Building Blocks: Newborn Screening Health IT Implementation Guide and Toolkit
The NewSTEPs 360 project, funded by the Health Resources and Services Administration (HRSA), works with newborn screening (NBS) programs to improve the timeliness and accuracy of NBS from birth to results reporting. Because the immediacy of results could mean life or death for a newborn, the NewSTEPs mission includes activities to implement health information technology solutions and electronic messaging. The use of electronic messaging for NBS speeds the results process, thus providing the most efficient, accurate and earliest care to our youngest citizens.
Several NBS programs have implemented, or are in the process of implementing, NBS messaging using program-specific methodologies with varying levels of success. To address the different approaches and inconsistent results of NBS messaging projects, NewSTEPs 360 partnered with the Virginia Division of Consolidated Laboratory Services (DCLS) and J Michael Consulting (JMC) to assemble a resource guide that offers the NBS community practical instructions and best practices for implementing a NBS electronic data exchange.
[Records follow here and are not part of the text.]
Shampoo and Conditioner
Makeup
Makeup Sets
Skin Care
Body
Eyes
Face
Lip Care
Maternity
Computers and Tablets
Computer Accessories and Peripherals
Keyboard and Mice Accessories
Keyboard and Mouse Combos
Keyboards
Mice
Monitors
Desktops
Building Blocks: Newborn Screening Health IT Implementation Guide and Toolkit is intended to fill a critical void in the world of newborn screening. The purpose of the Guide is to provide practical information to project teams that are instituting electronic messaging for NBS programs. The Guide uniquely addresses the diverse audiences related to initiating and sustaining this project and clearly outlines the steps needed to stand up electronic messaging with partners from start to finish. The detailed content of the Guide speaks to all those involved in this kind of project—laboratory professionals, project managers, hospital administration, subject matter professionals, nurse managers, and project stakeholders, among others.
The Guide is written primarily from the perspective of a state public health laboratory implementing electronic test orders and results (ETOR) with at least one hospital. In certain cases, it may be the NBS program that is managing the implementation. Nevertheless, throughout this document, we refer to the "laboratory" as the responsible entity for stylistic simplicity and because the laboratory will be the entity most affected by the new processes. In our hypothetical implementation, the laboratory has opted to utilize the Health Level 7 (HL7) 2.5.1 standard to accomplish this ETOR. It is assumed that the laboratory will design messages based on the HL7 Laboratory Results Interface (LRI) and Laboratory Orders Interface (LOI) Implementation Guides developed by the Standards and Interoperability (S&I) Framework. HL7 is generally considered to be the common standard for electronic public health messaging, but the laboratory may choose an alternative form of data exchange, such as a web portal. While HL7 messaging is the focus of this Guide, the majority of the advice offered applies to any type of data exchange implementation.
To provide targeted help for a variety of disparate professionals, the Guide is designed to be modular in use. This arrangement allows project teams or individual contributors to go directly to the portions of the guide that pertain to their specific needs, regardless of their focus. In other words, users can approach the Guide in an à la carte fashion. For example, a project manager may not need to take a deep dive into the nuts and bolts of message orders, while a subject matter expert (SME) may appreciate the more granular details related to HL7 messaging. Readers can use the SME Matrix described below to navigate to the content that is most relevant to them.
The activities described in Section 1 help guide laboratories in initiating successful implementation of NBS electronic messaging. The first step in preparing for any health IT implementation is to assemble internal stakeholders, agree on the scope and objectives of the project, and assess the laboratory’s readiness to take on this project. The laboratory must create documentation and project artifacts to help describe the project to the decision makers who can authorize the project. A significant effort in this planning stage may focus on cost and resource estimates and identifying funding.
Next, the laboratory must evaluate and prepare its internal workflow, messaging capabilities, vocabulary, and systems to accommodate electronic messaging. At this stage, the laboratory should select a messaging guide and define the message content and requirements clearly. The laboratory should also diagram the technical solution that it will use to enable the laboratory systems to receive and process test orders and generate and send results. In concert with these activities, the laboratory is likely building relationships with hospital partners; these efforts are summarized in Section 2. Once the steps described in Section 1 have been accomplished, the laboratory will be ready to begin implementing NBS messaging with hospital partners.